1. An open system for a closed cycle.
Integrated design, manufacturing and process open platform.
Each shelter is completely biodegradable, and no toxic components are used throughout its life cycle –extraction, manufacturing and shipping- achieving a closed cycle like those in natural processes not marked by humans.
Designed and manufactured according to the techniques available in each territory.
We use mainly CLT panels and three-layer boards. Our supply-chain net of local producers minimises time-cost-energy motion. Each family comes from a known forest, and we only make as much timber as it will be able to grow back in new trees, during the life of each family of shelters.
Each shelter is a carbon sink, absorbing more CO2 than it produces.
When possible, we use only dead trees, or try to bring derelict logs, boards or shelters into a new life.
2. No waste.
Material fabrication techniques.
We make the most of each board. Current material CNC fabrication techniques allow us to achieve a maximum material economisation, by integrating nesting as an initial design ingredient. Unused board areas become gifts and toys. CNC milling leftovers become protectors for transportation.
We are starting to collaborate with CLT panels manufacturers in order to bring the whole potential of timber into innovative panel solutions, including the use of geometry instead of chemical adhesives.
3. Positive ecological footprint and clean motion.
Carbon neutral transport and supply chain net.
We seek real traceability of all their life cycle. Wood is transformed as near as possible from its mother forest. That’s why we collaborate with lumberyards, timber manufacturers and craftsmen from different parts of the world that meet our will in this regard. Only in this way can we guarantee that our goals are actually fulfilled.
4. Built to last more than four generations.
Planned endurance and updating.
Little maintenance is required.
Spare parts are easy to make. No stocks are necessary.
The older it gets, the better it works.
5. No packaging.
Crafting process leftovers are thought so they become the packaging system.
Wrapped in a rope, that can be reused as a swing or as the surface to sit on.
Easy to transport.
You can carry most shelters like a rucksack.
All fit in a big trunk or a small van.
High performance, second life adaptable building envelopes.
Fully assembled and dismantled without any screws or glue, by intuition or with little instructions.
The joint system adapts to the behavior and nature of each kind of timber, in order to ensure complete reversibility.

* Tasks to complete:
1. In the text on timber shelters, what do CNC milling leftovers become?
2. Continue the text on timber shelters from where it stops.

* Data supplied:
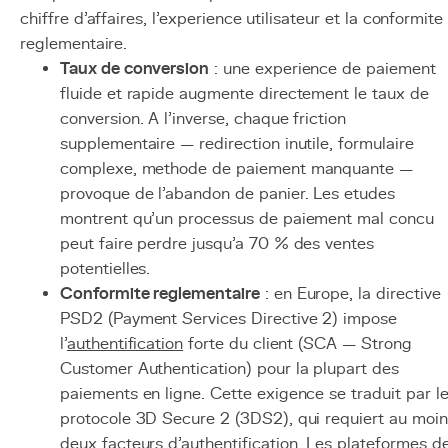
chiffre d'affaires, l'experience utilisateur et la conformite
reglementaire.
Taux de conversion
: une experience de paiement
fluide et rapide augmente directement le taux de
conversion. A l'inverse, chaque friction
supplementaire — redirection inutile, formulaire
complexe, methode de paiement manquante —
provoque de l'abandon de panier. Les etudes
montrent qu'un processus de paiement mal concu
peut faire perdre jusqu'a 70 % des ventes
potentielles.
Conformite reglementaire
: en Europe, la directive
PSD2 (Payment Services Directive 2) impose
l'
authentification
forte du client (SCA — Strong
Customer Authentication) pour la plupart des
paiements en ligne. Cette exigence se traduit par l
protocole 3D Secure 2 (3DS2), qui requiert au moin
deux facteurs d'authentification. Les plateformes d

* Set of answers:
1. Protectors for transportation.

2.
We use as few pieces as possible, all of them have more than one different use.
None is just an assembling piece.
-In a world where there is more chairs and roof space than people, what is the sense of making more shelters?
-When we were kids, we enjoyed making little huts in our family's hazel trees fields, or on our schoolyard, using salvaged materials we found around us. Later on, we developed this passion thanks to our training as architects (1). From 2009 to 2013, we worked on our PhD thesis about the maison that Jean Prouvé built for his family in Nancy in 1954. The story of that house is also the story of the end of the dream of high-quality, prefabricated houses affordable to everyone. The questions raised during this research, have implicitly guided us on our post-doctoral research journey with the CIY aixoplucs.
-How did this all start?
-Teresita, my grandmother, lived in a long, old flat. Every time we visited her place,
we sat under a 1870s-looking, 1940s-built roof,
on some 1890s-looking, 1950s-made chairs,
had coffee on a 1900s-looking, 1960s-made table,
on cups kept on a 1800s-looking, 1970s-made cupboard.
Her generation and our parent's,
built as much indoors as all previous human generations combined,
made and bought a big amount of furniture,
far more than they needed.
owever, the next generations of our family won't be able to inherit all these goods. It is not a matter of style or fashion, but for several practical reasons:
1. Their energy performance is lousy. They are too hot in summer, too cold in winter. They need too much disposable energy, they produce too much waste. They were built in cheap fossil fuel era. They are fossil fuel junkie environments.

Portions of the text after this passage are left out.